Copy each line below as written, but skip the pictures.

Collected data ::
━━━━━━━━━━━━━━━━━━━━

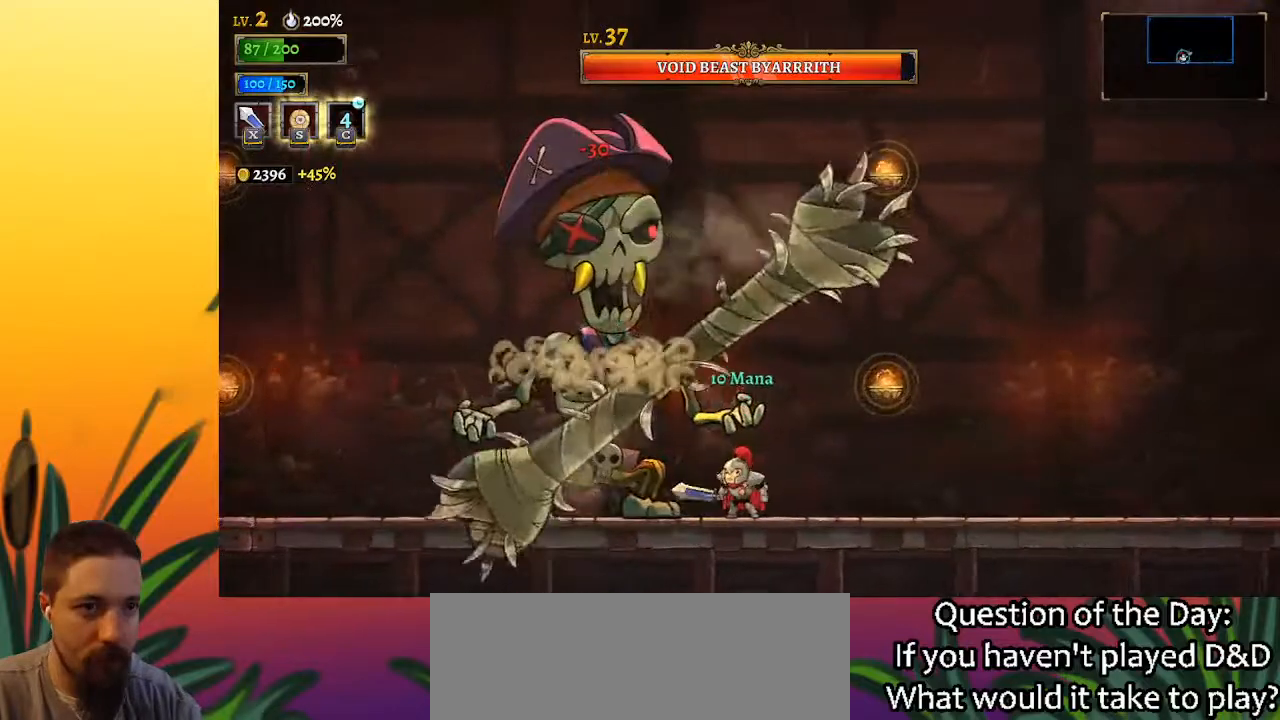
{"keys": ["x"], "events": [[133, "x", "up"], [450, "x", "down"]]}
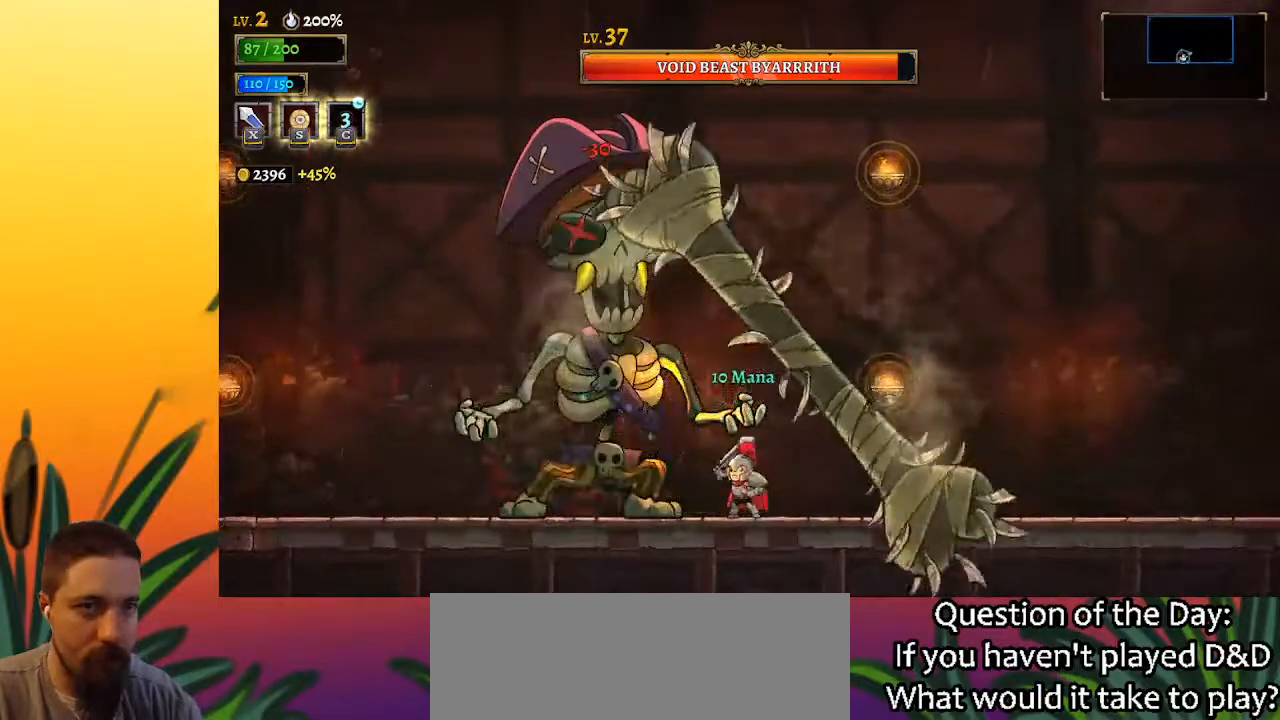
{"keys": ["x", "z"], "events": [[100, "x", "up"], [333, "z", "down"], [467, "x", "down"]]}
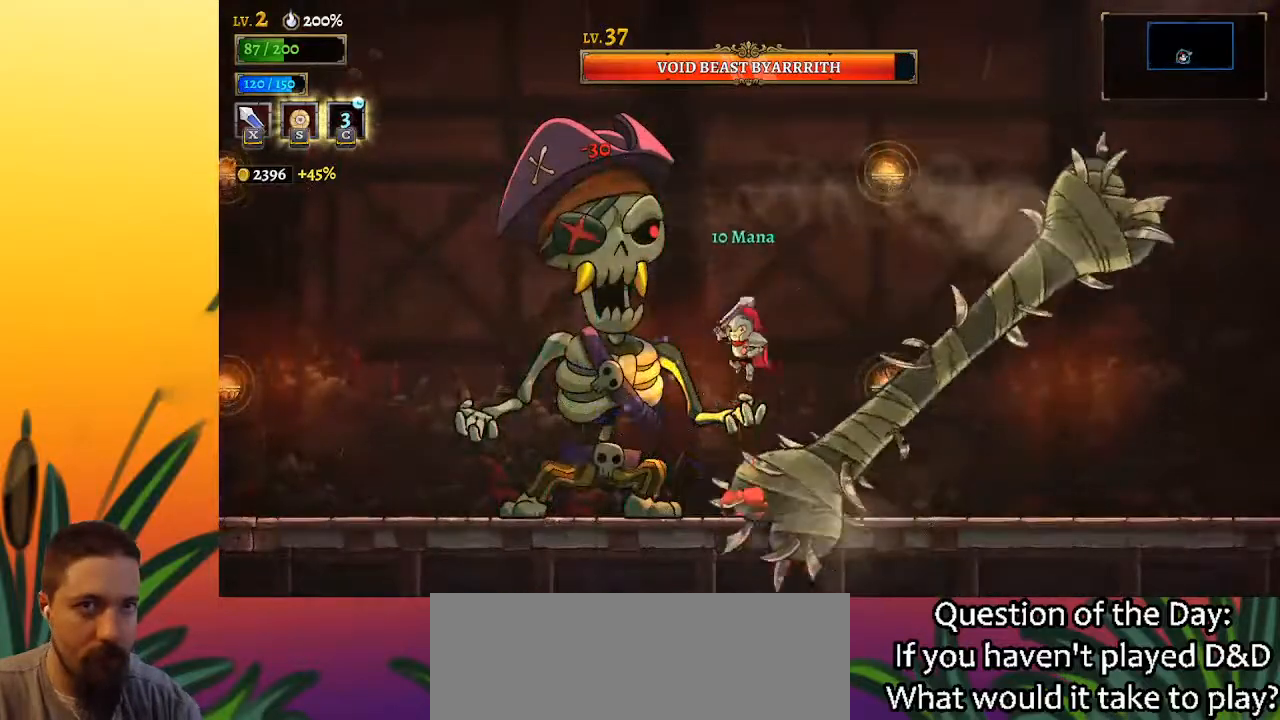
{"keys": ["x"], "events": [[317, "x", "up"], [350, "z", "up"], [500, "x", "down"]]}
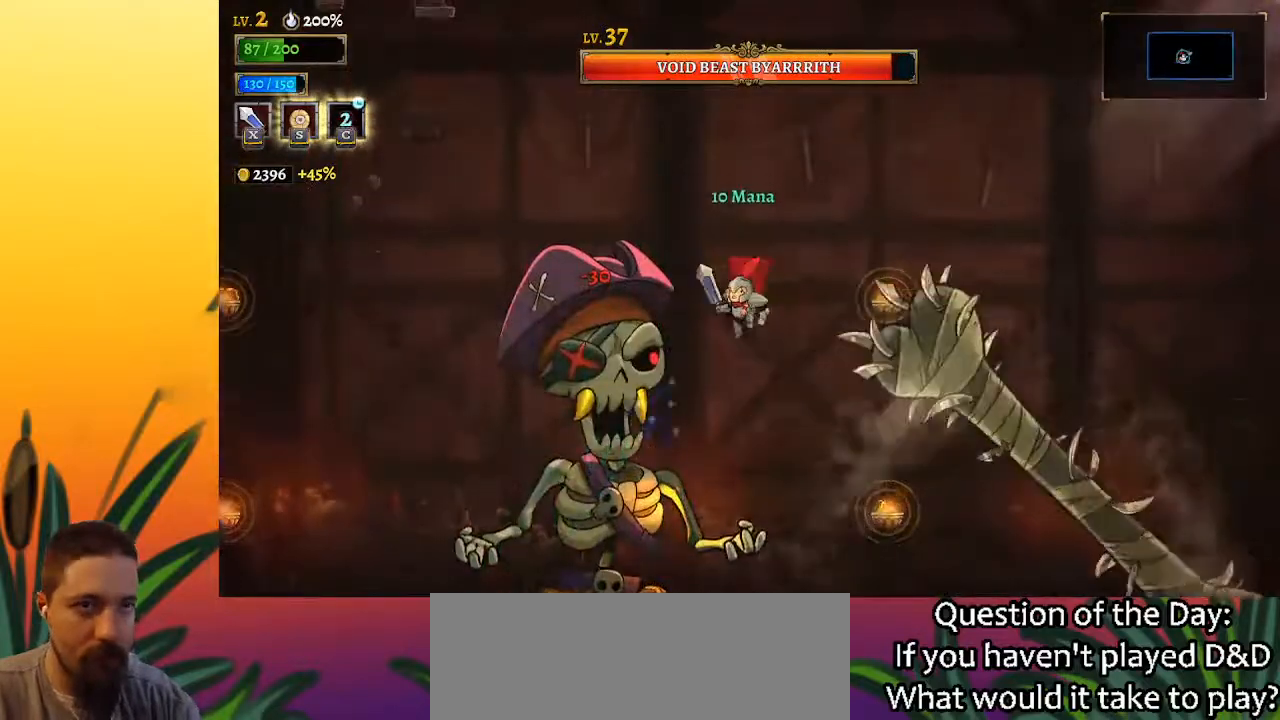
{"keys": ["left", "x"], "events": [[100, "x", "up"], [133, "right", "down"], [367, "right", "up"], [417, "left", "down"], [467, "x", "down"]]}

━━━━━━━━━━━━━━━━━━━━

Response box ::
{"keys": ["x"], "events": [[133, "x", "up"], [450, "x", "down"]]}
{"keys": ["x", "z"], "events": [[100, "x", "up"], [333, "z", "down"], [467, "x", "down"]]}
{"keys": ["x"], "events": [[317, "x", "up"], [350, "z", "up"], [500, "x", "down"]]}
{"keys": ["left", "x"], "events": [[100, "x", "up"], [133, "right", "down"], [367, "right", "up"], [417, "left", "down"], [467, "x", "down"]]}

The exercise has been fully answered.